I went to the Rubber Stamp Events Convention yesterday with my mom. We now go every year together since she moved back to AZ. It was a nice time and I finally bought some things I was eyeballing last year. I did find a couple items on clearance, but of course, the main items I wanted were full price. Being that I still wanted them after all this time, I let myself purchase them.
Stampscapes are these awesome silhouette style stamps that are used to form landscape scenes. They are unique in the way they are designed because you don’t end up with harsh edges and it is easy to put together a truly organic scene. A major bonus is there are over 100 informational videos from Stampscapes on You Tube. I’ve been binge watching them since last night!
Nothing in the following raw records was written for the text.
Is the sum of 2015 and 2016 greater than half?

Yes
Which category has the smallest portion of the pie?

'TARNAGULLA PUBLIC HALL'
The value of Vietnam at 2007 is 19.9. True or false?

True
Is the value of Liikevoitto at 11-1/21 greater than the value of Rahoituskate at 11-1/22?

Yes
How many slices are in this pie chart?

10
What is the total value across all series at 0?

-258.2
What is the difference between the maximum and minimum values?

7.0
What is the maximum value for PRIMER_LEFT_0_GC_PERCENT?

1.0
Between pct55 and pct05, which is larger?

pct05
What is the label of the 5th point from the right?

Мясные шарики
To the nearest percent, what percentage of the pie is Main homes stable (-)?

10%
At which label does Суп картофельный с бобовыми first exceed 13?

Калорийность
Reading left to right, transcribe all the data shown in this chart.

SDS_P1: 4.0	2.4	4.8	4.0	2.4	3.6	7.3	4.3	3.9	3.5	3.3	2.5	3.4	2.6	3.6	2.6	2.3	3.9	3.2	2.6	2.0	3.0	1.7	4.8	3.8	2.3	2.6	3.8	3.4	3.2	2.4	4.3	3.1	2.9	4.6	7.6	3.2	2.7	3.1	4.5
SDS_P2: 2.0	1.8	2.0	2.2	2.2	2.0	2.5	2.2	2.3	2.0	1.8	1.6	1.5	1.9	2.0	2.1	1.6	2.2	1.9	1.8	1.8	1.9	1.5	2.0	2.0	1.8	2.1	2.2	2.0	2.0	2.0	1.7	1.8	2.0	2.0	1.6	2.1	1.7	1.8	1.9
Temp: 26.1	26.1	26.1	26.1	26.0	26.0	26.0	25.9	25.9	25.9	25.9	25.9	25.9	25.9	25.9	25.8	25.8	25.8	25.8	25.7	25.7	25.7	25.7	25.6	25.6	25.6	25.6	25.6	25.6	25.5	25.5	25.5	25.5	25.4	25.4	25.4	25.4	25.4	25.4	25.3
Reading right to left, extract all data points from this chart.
Here’s what you need to get started:
Dye based inks, glossy cardstock, Stampscapes stamps, sponge daubers (or some type of blending tool), white gel pen (for highlighting), protective work surface, inka gold is optional for rubbing around the edge of the finished piece.
Close up on stamps I bought:
As you can see, one of those stamps is not by Stampscapes, but I figured it would work pretty well. I also found a life-like Victorian House stamp when I was digging around in my craft room that I figured should work.
My first try at stamping the scene, I put the mountains in the completely wrong spot. You can see that on the left sheet.
The second time I stamped, I got it right. You will need to do some simple masking along the way. I used just a paper towel. Which I then also accidentally smudged ink with that same paper towel in the sky and proceeded to try to make that accident look like it was on purpose. Not too happy that happened!
My coloring and blending skills could definitely use some work. I used the gel pen to add highlights, waves, and tried to make a foggy light coming from the light source in the background. I might continue to blend this, but it was almost midnight and I had already been working on it for a while. You MUST have patience when blending or you will end up with ruined foam pieces or harsh lines. Light pressure and continued strokes is key.
Here’s my end product. If I do this same scene again, I will make the Victorian a light grey and probably do the same for the mountains. I was playing downstairs and only brought a few inks down. My laziness of not wanting to go up to the craft room resulted in less than desired results. However, it was still a TON OF FUN and I will definitely be making more of these and turning them into Christmas cards :-)!!